## [WHAT TO PRODUCE]
From the museum exhibit post, copy word for word the part that opens with the words containing "My favorite pieces" and closes with "they can understand.".

## [PASSAGE]
○ ○ ○
I went to the Museum at FIT to see the exhibit Gothic: Dark Glamour, which is supposedly the first exhibit dedicated to gothic fashion.
I knew the origins of gothic literature but not where gothic fashion sprang from. The exhibit begins with a few Victorian mourning dresses on incredibly small mannequins. The women then apparently weren’t any more than five feet tall with small sloping shoulders and tiny bird bones tightly corseted together. Huge veils and hats topped the outfits like exotic plummage with a swisthing bustle in back, which I imagine made a similar sound to that of pleather. There was a cult of mourning among young widows where the women weren’t allowed to wear anything but black for a year and then gradually could expand their wardrobes to include violets and grays. This cult of mourning was only available to the well-to-do widows–as my friend Susan says, “Goth is expensive”–but I like it that these young ladies were able to find a solidarity in death. And I don’t think it was trivial that they expressed this idea through fashion.

My favorite pieces of the exhibit are two dresses from Rodarte. A sister duo are behind Rodarte, which has grown incredibly popular in the last two years. There was a great article about the team in The New York Times Magazine a few weeks ago, and the sisters seem like such innocent, unassuming creatures compared to fashion divas like Karl Lagerfeld and Donatella Versace. They remind me of the siblings from Edgar Allan Poe’s The Fall of the House of Usher, communicating in a secret, psychic language that only they can understand.
○ ○ ○
## [GIVEN ENTRIES]
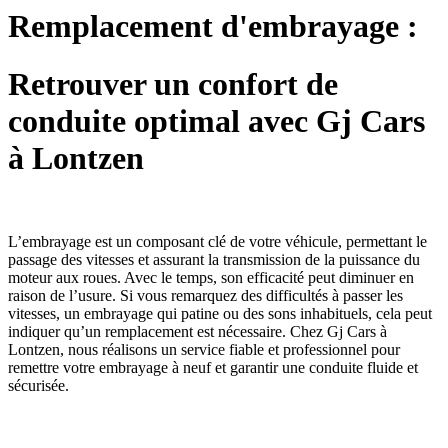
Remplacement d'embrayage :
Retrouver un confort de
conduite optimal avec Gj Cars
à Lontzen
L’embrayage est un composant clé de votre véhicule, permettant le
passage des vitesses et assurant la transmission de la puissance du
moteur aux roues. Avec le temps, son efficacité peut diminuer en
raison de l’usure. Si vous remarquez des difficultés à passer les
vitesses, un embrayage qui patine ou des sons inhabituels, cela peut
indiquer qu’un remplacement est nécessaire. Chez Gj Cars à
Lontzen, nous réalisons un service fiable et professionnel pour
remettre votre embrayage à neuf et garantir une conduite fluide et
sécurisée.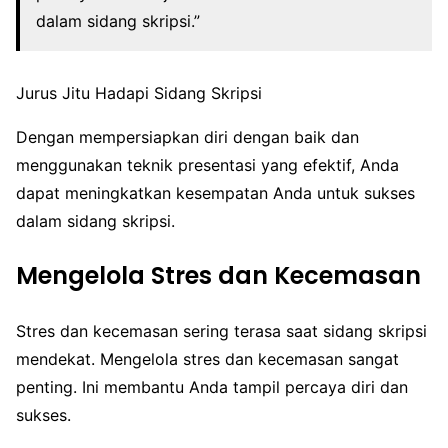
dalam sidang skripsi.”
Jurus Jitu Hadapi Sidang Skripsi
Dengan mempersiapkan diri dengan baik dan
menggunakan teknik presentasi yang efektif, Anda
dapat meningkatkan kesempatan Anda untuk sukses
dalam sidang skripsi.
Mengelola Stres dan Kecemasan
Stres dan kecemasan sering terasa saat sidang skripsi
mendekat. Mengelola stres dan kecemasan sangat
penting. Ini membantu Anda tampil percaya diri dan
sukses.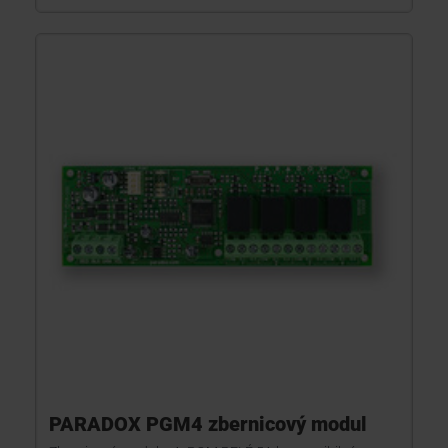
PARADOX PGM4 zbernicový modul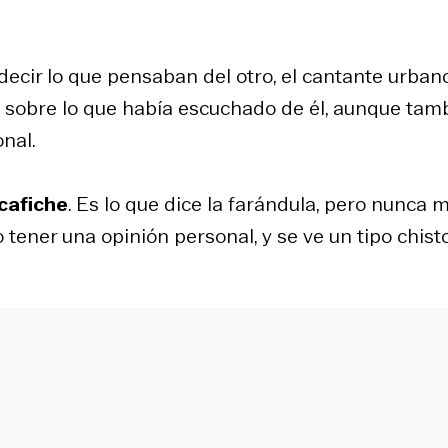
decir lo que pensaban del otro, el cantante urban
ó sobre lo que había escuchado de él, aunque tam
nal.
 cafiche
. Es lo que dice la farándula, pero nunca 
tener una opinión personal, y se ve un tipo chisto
○ ○ ○
## [RESULT]
My favorite pieces of the exhibit are two dresses from Rodarte. A sister duo are behind Rodarte, which has grown incredibly popular in the last two years. There was a great article about the team in The New York Times Magazine a few weeks ago, and the sisters seem like such innocent, unassuming creatures compared to fashion divas like Karl Lagerfeld and Donatella Versace. They remind me of the siblings from Edgar Allan Poe’s The Fall of the House of Usher, communicating in a secret, psychic language that only they can understand.